Terminator SalvationDirected by McG |
For starters, Terminator just isn’t the same without Arnold. The series’ fourth installment charts a bleak course through post-apocalyptic landscapes – “Mad Max by way of The Matrix” pretty well sums up both the narrative and the visual aesthetic – almost completely sans Schwarzenegger, except for one all-too-brief confrontation on a Terminator assembly line.
Another major culprit is the writing. Screenwriters John D. Brancato and Michael Ferris (and there are a whole host of uncredited script doctors whose contributions noticeably fragment the story, but that’s a whole other gripe) are the people response for the embarrassing Catwoman and 2007’s crocodilian Anaconda rip-off, Primeval, in addition to Terminator 3: Rise of the Machines.

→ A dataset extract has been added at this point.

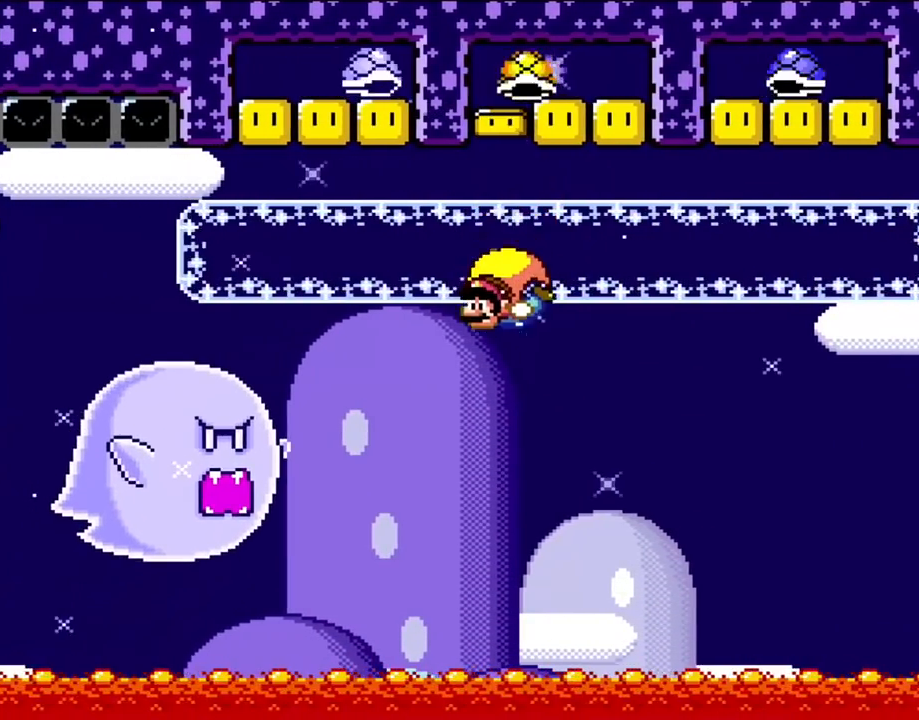
{"buttons": ["B", "Y", "DPAD_LEFT"], "events": [[217, "DPAD_LEFT", "down"], [350, "B", "down"]]}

But as much as T3 could be forgiven for breaking out of the series’ dark tone in favour of glossy action scenes and “talk to the hand” jokes, now that the same writers, teaming up with director McG of Charlie’s Angels fame – and not much else – have decided to take things back to the ominous tenor of Terminator and Terminator 2: Judgment Day, it becomes painfully obvious that their collective forte lay in T3’s buoyant, popcorn-munching temperament.

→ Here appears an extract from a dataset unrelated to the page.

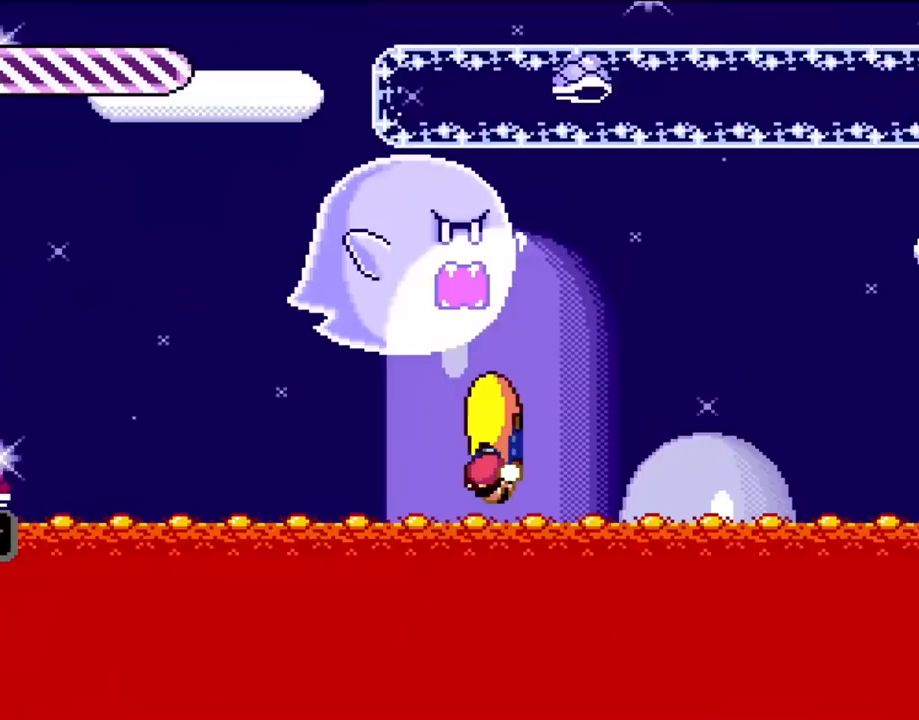
{"buttons": ["Y", "DPAD_RIGHT"], "events": [[83, "DPAD_LEFT", "up"], [150, "DPAD_RIGHT", "down"], [483, "B", "up"]]}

Terminator Salvation continues to chart the life of John Connor (Christian Bale), whose mother Sarah Connor was the target of the original terminator and who was himself targeted twice more in sequels. But the assassinations failed, and after sentient machines annihilated half the human population in the nuclear holocaust of Judgment Day and took control of the world, Connor became one of the leaders of the human resistance.
This time round, the focus is pulled back to encompass the lives of a number of other characters: Marcus Wright (Sam Worthington), who wakes up again 15 years after his 2003 execution without any idea why; Kyle Reese (Anton Yelchin), a plucky teen destined to be sent back in time to father Connor – but not in this movie; and Blair Williams (Moon Bloodgood), a hardened warrior woman in the tradition of Sarah Connor.

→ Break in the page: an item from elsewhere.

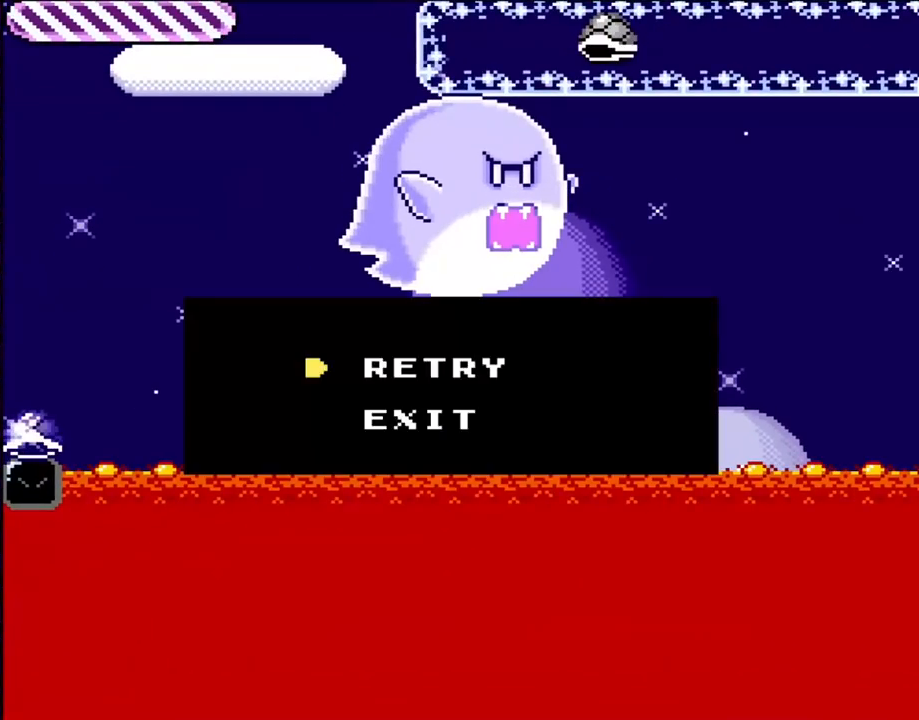
{"buttons": ["B"], "events": [[17, "DPAD_RIGHT", "up"], [17, "Y", "up"], [83, "B", "down"], [217, "B", "up"], [283, "B", "down"], [383, "B", "up"], [450, "B", "down"]]}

The plot focuses on Wright’s confrontation with the nature of his reincarnation and a possible love interest in Williams, as well as Reese’s capture by the machines who want to prevent him from siring Connor. Meanwhile, Connor spearheads the resistance (supposedly troubled by allegations that he is a “false prophet,” but this is not explored the way the Matrix sequels delve into Neo’s nature) to save Reese after the discovery of a radio signal which appears to render terminators inert.
Bale, who has been a rising star in Hollywood over the last few years, cementing himself with The Prestige, 3:10 to Yuma, I’m Not There, and, of course, The Dark Knight, is a zero-dimensional character here – something for which he will have to make up in Michael Mann’s Public Enemies later this summer. Worthington does justice to the character of Wright but doesn’t realize its full potential, while Moongood and Yelchin make the most of their characters’ limited arcs.
The best that can be said of Terminator Salvation is that it features great special effects and finally fills out the entire terminator arsenal, including giant human-gatherers (whose design seems to have taken a page or three from Transformers), flying hunter-killers and even aquatic lamprey-like attack bots. The action scenes are neat, but even while they are more than passable but they don’t raise the bar one iota. And the rest of it vacillates somewhere between mild interest and boredom.
Aggravating the general mediocrity on display is a huge accumulation of clichés, including one last little plot point which tries far too hard for poetry at the expense of plausibility.
To be fair, it could be worse: Terminator Salvation could be an abominable sequel in the style of Charlie’s Angels: Full Throttle – also a McG picture. But ultimately, while it’s generally watchable, this isn’t the movie it deserved to be. (If James Cameron had passed away, the critics would surely have him “spinning in his grave.”) And if it really does bear the fruit of another two sequels, their prospects are looking just about as dim as mankind’s in the wake of Judgment Day.